# Help Identifying Antique Pullman Train Brass Luggage Rack



## weppler1978 (Jun 13, 2013)

Hi

Can anyone take a look at this item I put a bid on, its a brass pullman train luggage rack. Can anyone date this piece, I tend to prefer early stuff they have listed as 20's but I'm thinking earlier?

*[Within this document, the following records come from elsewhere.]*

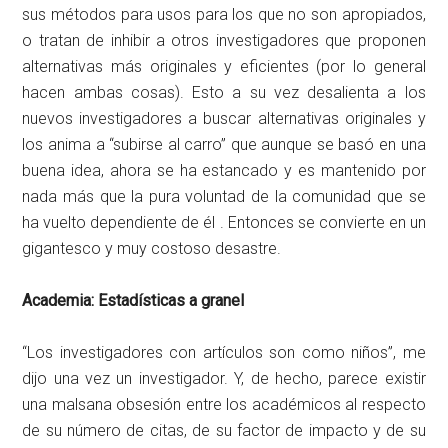
sus métodos para usos para los que no son apropiados,
o tratan de inhibir a otros investigadores que proponen
alternativas más originales y eficientes (por lo general
hacen ambas cosas). Esto a su vez desalienta a los
nuevos investigadores a buscar alternativas originales y
los anima a “subirse al carro” que aunque se basó en una
buena idea, ahora se ha estancado y es mantenido por
nada más que la pura voluntad de la comunidad que se
ha vuelto dependiente de él . Entonces se convierte en un
gigantesco y muy costoso desastre.
Academia: Estadísticas a granel
“Los investigadores con artículos son como niños”, me
dijo una vez un investigador. Y, de hecho, parece existir
una malsana obsesión entre los académicos al respecto
de su número de citas, de su factor de impacto y de su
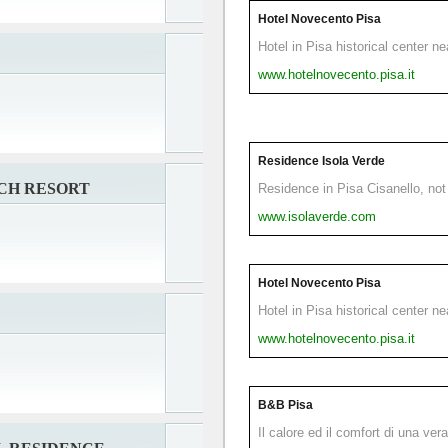
Hotel Novecento Pisa
Hotel in Pisa historical center n
www.hotelnovecento.pisa.it
Residence Isola Verde
CH RESORT
Residence in Pisa Cisanello, not 
www.isolaverde.com
Hotel Novecento Pisa
Hotel in Pisa historical center n
www.hotelnovecento.pisa.it
B&B Pisa
Il calore ed il comfort di una ver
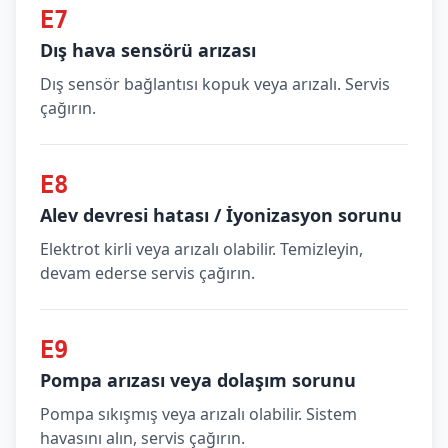
E7
Dış hava sensörü arızası
Dış sensör bağlantısı kopuk veya arızalı. Servis
çağırın.
E8
Alev devresi hatası / İyonizasyon sorunu
Elektrot kirli veya arızalı olabilir. Temizleyin,
devam ederse servis çağırın.
E9
Pompa arızası veya dolaşım sorunu
Pompa sıkışmış veya arızalı olabilir. Sistem
havasını alın, servis çağırın.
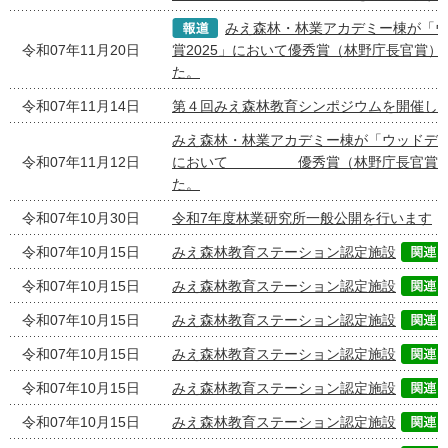
みえ森林・林業アカデミー棟が「
令和07年11月20日
賞2025」において優秀賞（林野庁長官賞）
た。
令和07年11月14日
第４回みえ森林教育シンポジウムを開催し
みえ森林・林業アカデミー棟が「ウッドデザイ
令和07年11月12日
において 優秀賞（林野庁長官賞）
た。
令和07年10月30日
令和7年度林業研究所一般公開を行います
令和07年10月15日
みえ森林教育ステーション認定施設
令和07年10月15日
みえ森林教育ステーション認定施設
令和07年10月15日
みえ森林教育ステーション認定施設
令和07年10月15日
みえ森林教育ステーション認定施設
令和07年10月15日
みえ森林教育ステーション認定施設
令和07年10月15日
みえ森林教育ステーション認定施設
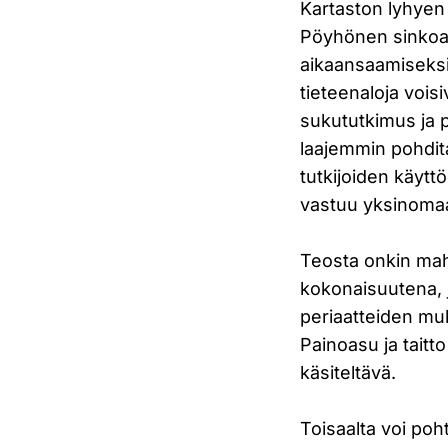
Kartaston lyhyen
Pöyhönen sinkoaa 
aikaansaamiseksi
tieteenaloja voisi
sukututkimus ja p
laajemmin pohdita
tutkijoiden käyttö
vastuu yksinomaan
Teosta onkin mahd
kokonaisuutena, jo
periaatteiden muk
Painoasu ja taitto
käsiteltävä.
Toisaalta voi poh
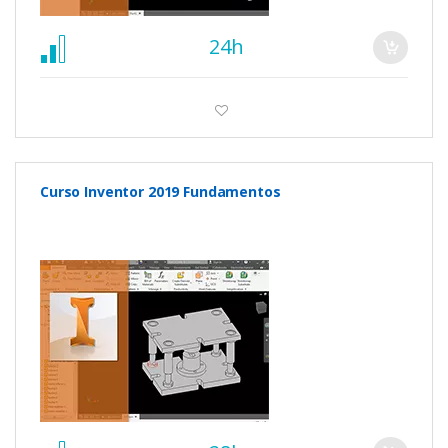
24h
Curso Inventor 2019 Fundamentos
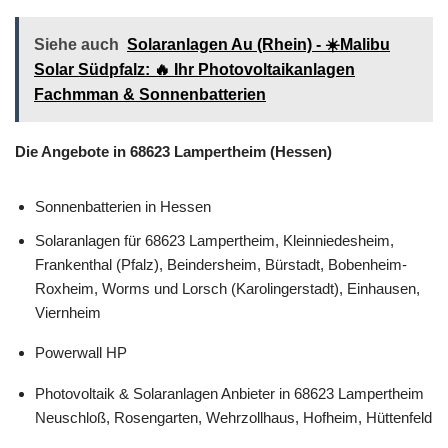
Siehe auch
Solaranlagen Au (Rhein) - ☀️Malibu
Solar Südpfalz: 🔥 Ihr Photovoltaikanlagen
Fachmman & Sonnenbatterien
Die Angebote in 68623 Lampertheim (Hessen)
Sonnenbatterien in Hessen
Solaranlagen für 68623 Lampertheim, Kleinniedesheim,
Frankenthal (Pfalz), Beindersheim, Bürstadt, Bobenheim-
Roxheim, Worms und Lorsch (Karolingerstadt), Einhausen,
Viernheim
Powerwall HP
Photovoltaik & Solaranlagen Anbieter in 68623 Lampertheim
Neuschloß, Rosengarten, Wehrzollhaus, Hofheim, Hüttenfeld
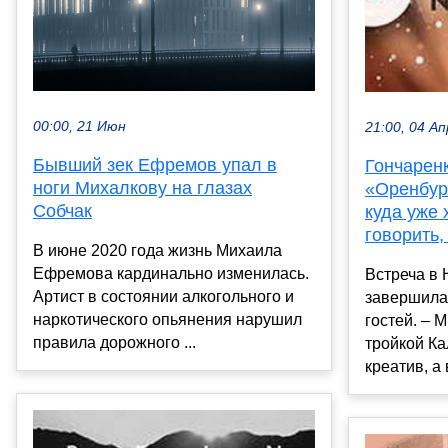
00:00, 21 Июн
21:00, 04 Ап
Бывший зек Ефремов упал в
Гончаренк
ноги Михалкову на глазах
«Оренбур
Собчак
куда уже 
говорить,
В июне 2020 года жизнь Михаила
Ефремова кардинально изменилась.
Встреча в
Артист в состоянии алкогольного и
завершилас
наркотического опьянения нарушил
гостей. – 
правила дорожного ...
тройкой Ка
креатив, а 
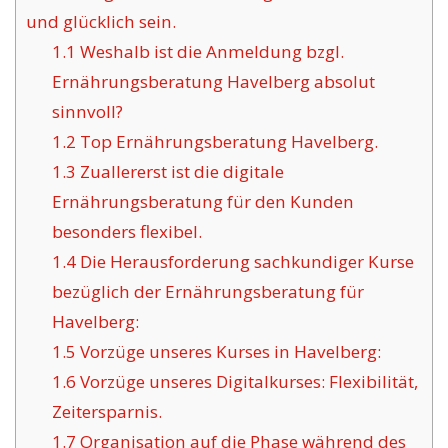
und glücklich sein.
1.1
Weshalb ist die Anmeldung bzgl.
Ernährungsberatung Havelberg absolut
sinnvoll?
1.2
Top Ernährungsberatung Havelberg.
1.3
Zuallererst ist die digitale
Ernährungsberatung für den Kunden
besonders flexibel.
1.4
Die Herausforderung sachkundiger Kurse
bezüglich der Ernährungsberatung für
Havelberg:
1.5
Vorzüge unseres Kurses in Havelberg:
1.6
Vorzüge unseres Digitalkurses: Flexibilität,
Zeitersparnis.
1.7
Organisation auf die Phase während des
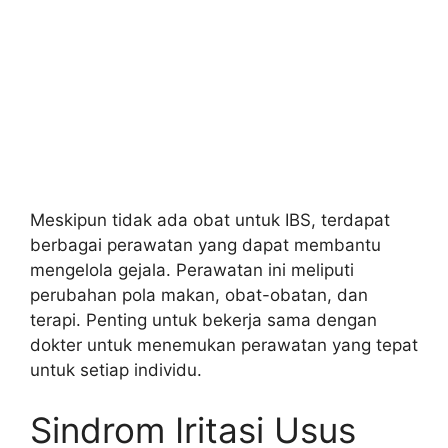
Meskipun tidak ada obat untuk IBS, terdapat
berbagai perawatan yang dapat membantu
mengelola gejala. Perawatan ini meliputi
perubahan pola makan, obat-obatan, dan
terapi. Penting untuk bekerja sama dengan
dokter untuk menemukan perawatan yang tepat
untuk setiap individu.
Sindrom Iritasi Usus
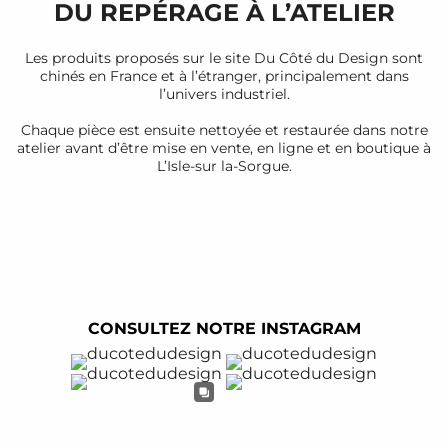
DU REPÉRAGE À L’ATELIER
Les produits proposés sur le site Du Côté du Design sont
chinés en France et à l’étranger, principalement dans
l’univers industriel.
Chaque pièce est ensuite nettoyée et restaurée dans notre
atelier avant d’être mise en vente, en ligne et en boutique à
L’Isle-sur la-Sorgue.
CONSULTEZ NOTRE INSTAGRAM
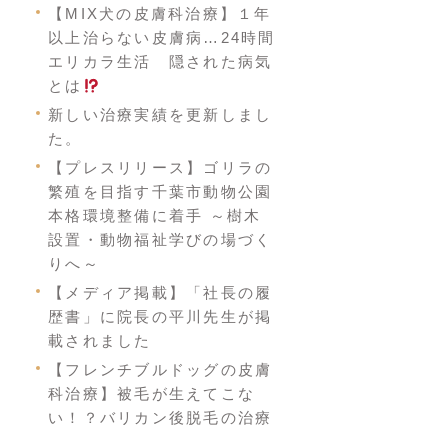
【MIX犬の皮膚科治療】１年
以上治らない皮膚病…24時間
エリカラ生活 隠された病気
とは
新しい治療実績を更新しまし
た。
【プレスリリース】ゴリラの
繁殖を目指す千葉市動物公園
本格環境整備に着手 ～樹木
設置・動物福祉学びの場づく
りへ～
【メディア掲載】「社長の履
歴書」に院長の平川先生が掲
載されました
【フレンチブルドッグの皮膚
科治療】被毛が生えてこな
い！？バリカン後脱毛の治療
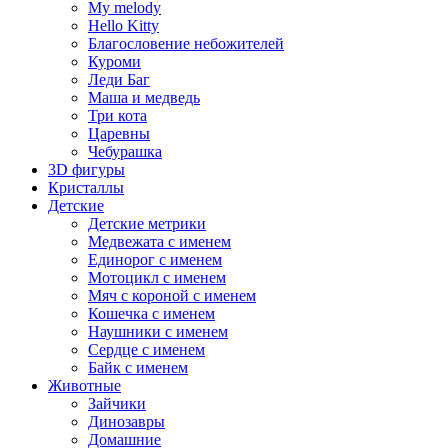
My melody
Hello Kitty
Благословение небожителей
Куроми
Леди Баг
Маша и медведь
Три кота
Царевны
Чебурашка
3D фигуры
Кристаллы
Детские
Детские метрики
Медвежата с именем
Единорог с именем
Мотоцикл с именем
Мяч с короной с именем
Кошечка с именем
Наушники с именем
Сердце с именем
Байк с именем
Животные
Зайчики
Динозавры
Домашние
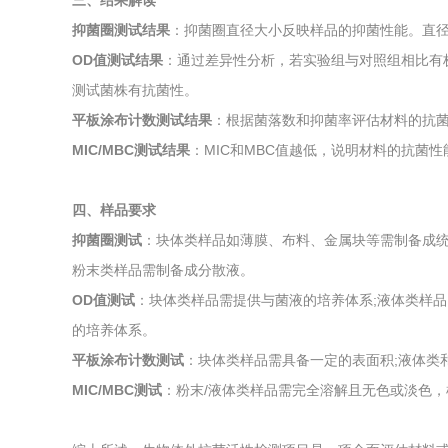
三、结果解读
抑菌圈测试结果
：抑菌圈直径大小反映样品的抑菌性能。直
OD值测试结果
：通过差异性分析，若实验组与对照组相比有极显著
测试菌株有抗菌性。
平板涂布计数测试结果
：根据菌落数和抑菌率评估材料的抗
MIC/MBC测试结果
：MIC和MBC值越低，说明材料的抗菌性
四、样品要求
抑菌圈测试
：块体类样品如薄膜、布料、金属块等需制备成统
粉末类样品需制备成分散液。
OD值测试
：块体类样品需提供与菌液的培养体系;液体类样品
的培养体系。
平板涂布计数测试
：块体类样品需具备一定的表面积;液体类
MIC/MBC测试
：粉末/液体类样品需完全溶解且无色或淡色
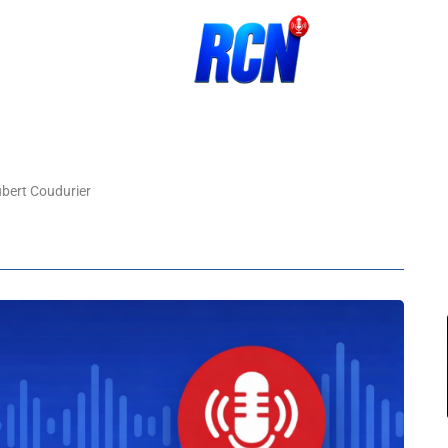
bert Coudurier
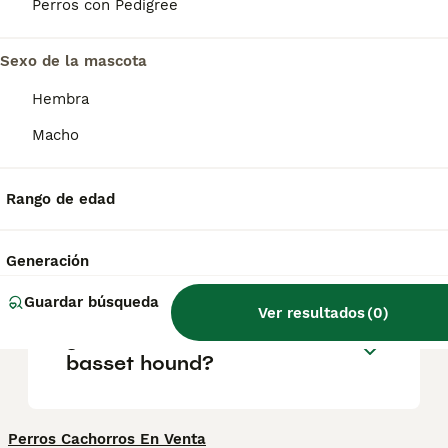
olfato los convierte en excelentes perros de
Perros con Pedigree
caza, mientras que su carácter amigable y
juguetón los hace compañeros familiares
Sexo de la mascota
ideales.
Hembra
¿El basset hound es
Macho
agresivo?
Rango de edad
¿Cuánto cuesta un cachorro
basset hound?
Generación
Guardar búsqueda
Ver resultados
(
0
)
¿Cuántos años vive un
basset hound?
Perros Cachorros En Venta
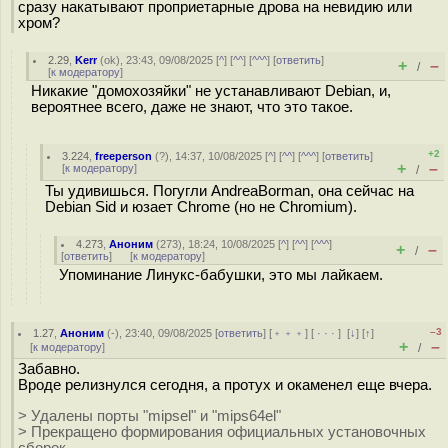
сразу накатывают проприетарные дрова на невидию или
хром?
2.29
,
Kerr
(
ok
), 23:43, 09/08/2025 [
^
] [
^^
] [
^^^
] [
ответить
]
+
–
/
[
к модератору
]
Никакие "домохозяйки" не устанавливают Debian, и,
вероятнее всего, даже не знают, что это такое.
+2
3.224
,
freeperson
(
?
), 14:37, 10/08/2025 [
^
] [
^^
] [
^^^
] [
ответить
]
+
–
[
к модератору
]
/
Ты удивишься. Погугли AndreaBorman, она сейчас на
Debian Sid и юзает Chrome (но не Chromium).
4.273
,
Аноним
(
273
), 18:24, 10/08/2025 [
^
] [
^^
] [
^^^
]
+
–
/
[
ответить
]
[
к модератору
]
Упоминание Линукс-бабушки, это мы лайкаем.
–3
1.27
,
Аноним
(
-
), 23:40, 09/08/2025 [
ответить
] [
﹢﹢﹢
] [
· · ·
]
[
↓
] [
↑
]
+
–
[
к модератору
]
/
Забавно.
Вроде релизнулся сегодня, а протух и окаменел еще вчера.
> Удалены порты "mipsel" и "mips64el"
> Прекращено формирования официальных установочных
сборок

http://cgi.ebay.com/ws/eBayISAPI.dll?ViewItem&item=130923445302

Thanks

Bill


----------



## Just-Thinking-51 (Jun 13, 2013)

Strange how the bars are not solid.

Sorry before my parents time.

There is a lot of photos of old Pullman equipment. Factory fresh. You need to spend sometime check them. Not sure of a on-line source, sorry.


----------



## rusty spike (Jun 14, 2013)

You might contact the reference library at one of the larger railroad museums such as the California State RR Museum in Sacramento. I'm not sure they can help you. Just a thought.


----------



## Bill Haithcoat (Jun 14, 2013)

In my old timer thought I believe it is at least as old as the mid20s I have ridden many cars built in the 30s and it is older than them.


----------



## railiner (Jun 17, 2013)

I agree...by the '30's, designs were leaning more towards 'art deco'.....that one looks more 'victorian'......


----------